Herr Präsident, meine Damen und Herren! Anhand des vorliegenden Antrags sind nun offenbar die CDU und die SPD zu der glorreichen Erkenntnis gekommen, dass im Bereich der Pflege ein bürokratischer Wasserkopf infolge bundesgesetzlicher Vorgaben immer größere Ausmaße angenommen hat. Aber, meine Damen und Herren, das ist doch nichts Neues. Haben Sie denn ganz vergessen, dass seinerzeit in
der Regierung unter Kanzler Kohl und nun in der rotgrünen Chaosregierung unter Kanzler Schröder dafür gesorgt wurde, dass es überhaupt so weit gekommen ist und dass Sie für dieses gesundheitspolitische Desaster selbst verantwortlich sind?
Meine Damen und Herren, zunächst sei festgestellt, ab 1. April 1995 besteht ein Rechtsanspruch auf Leistungen aus der Pflegeversicherung, sobald die Pflegebedürfigkeit attestiert ist. Laut „Deutsches Ärzteblatt“ führte dies zu einer Flut von Begutachtungen, so dass es inzwischen über zwei Millionen Pflegebedürftige in Deutschland gibt, Tendenz steigend. Die nicht exakte Definition bezüglich des Anspruchs auf Pflege bezieht sich auf die Verrichtungen des täglichen Lebens, keineswegs auf einen konkretisierbaren Betreuungsbedarf und schon gar nicht auf die häusliche Krankenpflege, die in den Finanzierungsbereich der Krankenkassen fällt. Schon daran können Sie die nachhaltigen Versäumnisse der rotgrünen Chaosregierung deutlich erkennen.

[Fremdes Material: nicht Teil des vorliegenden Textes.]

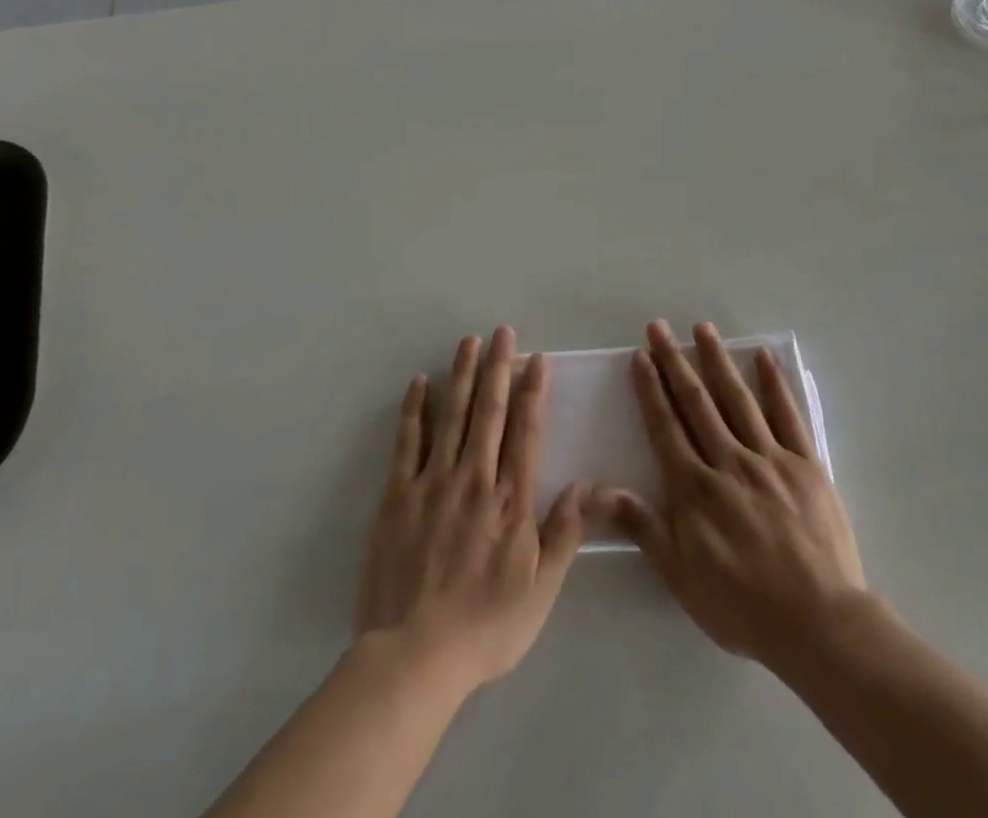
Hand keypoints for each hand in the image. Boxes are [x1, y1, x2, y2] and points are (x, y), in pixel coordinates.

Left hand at [354, 327, 585, 694]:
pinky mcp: (398, 495)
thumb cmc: (485, 626)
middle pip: (489, 411)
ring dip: (461, 375)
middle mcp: (474, 478)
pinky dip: (414, 410)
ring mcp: (433, 482)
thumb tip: (590, 485)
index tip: (536, 358)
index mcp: (510, 500)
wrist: (414, 656)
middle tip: (502, 332)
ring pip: (451, 415)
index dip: (533, 391)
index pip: (525, 431)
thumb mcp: (541, 590)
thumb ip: (566, 533)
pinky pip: (408, 442)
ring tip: (468, 342)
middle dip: (498, 367)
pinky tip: (419, 383)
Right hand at [596, 320, 865, 671]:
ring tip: (702, 328)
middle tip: (659, 327)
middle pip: (697, 402)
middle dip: (675, 361)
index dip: (651, 389)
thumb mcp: (681, 576)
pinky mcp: (806, 463)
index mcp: (696, 487)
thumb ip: (644, 527)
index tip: (640, 356)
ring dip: (717, 360)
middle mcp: (729, 461)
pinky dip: (774, 383)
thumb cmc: (743, 605)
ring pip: (737, 398)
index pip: (666, 426)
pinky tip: (762, 357)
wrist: (819, 623)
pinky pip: (787, 414)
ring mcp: (770, 458)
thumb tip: (602, 490)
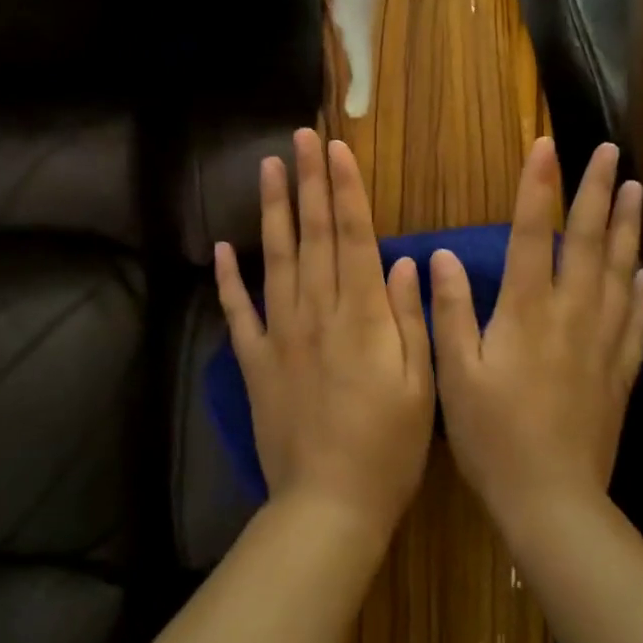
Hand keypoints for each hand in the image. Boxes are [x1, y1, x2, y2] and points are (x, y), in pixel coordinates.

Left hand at [214, 129, 434, 545]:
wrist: (330, 505)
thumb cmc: (390, 447)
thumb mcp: (420, 383)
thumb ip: (408, 317)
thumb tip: (402, 259)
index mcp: (363, 315)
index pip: (354, 236)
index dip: (345, 189)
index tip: (337, 149)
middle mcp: (318, 312)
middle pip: (314, 235)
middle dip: (309, 182)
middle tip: (301, 137)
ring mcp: (281, 334)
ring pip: (276, 259)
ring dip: (272, 211)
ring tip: (268, 168)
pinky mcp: (256, 361)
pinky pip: (239, 312)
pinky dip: (229, 279)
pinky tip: (222, 248)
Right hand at [431, 139, 642, 536]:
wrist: (552, 500)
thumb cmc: (493, 435)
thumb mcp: (455, 372)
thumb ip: (451, 309)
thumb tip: (438, 254)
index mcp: (526, 310)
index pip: (533, 233)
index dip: (538, 186)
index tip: (548, 145)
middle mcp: (570, 314)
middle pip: (588, 241)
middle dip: (598, 191)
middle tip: (612, 151)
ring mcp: (601, 342)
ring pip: (620, 271)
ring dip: (628, 226)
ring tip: (637, 190)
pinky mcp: (619, 371)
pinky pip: (635, 318)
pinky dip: (642, 289)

Bereits vor drei Jahren hat sich die Finanzierung als nicht mehr ausgabendeckend erwiesen. Ein Defizit von rund 400 Millionen Euro trat ein. 2003 waren es schon sage und schreibe 700 Millionen Euro, und für 2004 muss von mehr als 900 Millionen Euro ausgegangen werden. Meine Damen und Herren, glänzen politische Entscheidungsträger der Bundesparteien auch weiterhin durch Versagen, dann sind spätestens 2006, 2007 sämtliche Rücklagen aufgezehrt, und dies, obwohl inzwischen auch Rentner einen vollen Beitrag zur Pflegeversicherung zahlen, was sage und schreibe 1,7 Milliarden Euro Mehreinnahmen ausmacht.
Meine Damen und Herren, bei den Kosten geht es gegenwärtig um über 30 Milliarden Euro, die jährlich anfallen. Dieses Geld kommt rund 2,4 Millionen Pflegebedürftigen zugute. Das sind 2,5 Prozent der Bevölkerung in der Bundesrepublik. Von denjenigen, die Pflegeleistungen erhalten, entfallen 1,4 Millionen auf Empfänger in der häuslichen Pflege und zirka 610 000 Anspruchsberechtigte in Pflegeheimen. Bezogen auf die 30 Milliarden Euro sei gesagt, dass diese auch die Lohnbasis von 190 000 Beschäftigten in den 10 600 ambulanten Pflegediensten und 475 000 Beschäftigten in den 9200 Pflegeheimen bundesweit sind. Zudem arbeitet mehr als doppelt so viel Personal in den Pflegeheimen, in denen weniger als ein Drittel der Pflegebedürftigen betreut wird. Die Heimbetreuung ist in der Pflege zirka sechs Mal so teuer wie die häusliche Pflege.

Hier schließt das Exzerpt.